La Norvège a annoncé son intention de chasser 1052 petits rorquals en 2008. Même si cette espèce ne figure pas sur les listes de cétacés menacés, même si les enjeux en termes écosystémiques sont loin de ceux dans laquelle se situe la chasse japonaise, Greenpeace s’insurge contre cette décision.

En dépit de campagnes marketing de grande ampleur, le marché norvégien stagne et rien ne permet de penser qu’il sera en mesure d’absorber une telle quantité de viande de baleine.
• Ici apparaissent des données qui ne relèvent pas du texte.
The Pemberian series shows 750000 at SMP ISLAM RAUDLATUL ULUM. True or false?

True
Au contraire, tout porte à croire qu la demande est orientée durablement à la baisse. En 2007 déjà, la Norvège avait prématurément mis un terme à la saison de chasse faute de débouchés commerciaux. Constatant ce déclin, les autorités norvégiennes pourraient très bien mettre un terme aux activités de la flottille baleinière comme l’a fait l’Islande en octobre 2007.

Plutôt que d’envoyer un signal fort à la communauté internationale, la Norvège choisi de s’embourber dans une symbolique politique purement nationale qui consiste à afficher leur soutien aux populations côtières isolées. Le maintien de la chasse baleinière est également un écran de fumée qui cache d’autres problèmes de pêcherie bien plus importants, comme la réduction de capacité de la flottille hauturière, la lutte contre la pêche pirate et la mise en place de sanctuaires.

Pour rappel, la pêche norvégienne représente 3 millions de tonnes de captures et un excédent commercial de 2 milliards d’euros, à comparer avec 6 millions de tonnes de captures et un déficit de 10 milliards d’euros pour l’ensemble de l’Union Européenne. La pêche norvégienne représente environ 40 000 emplois et la chasse baleinière une petite centaine.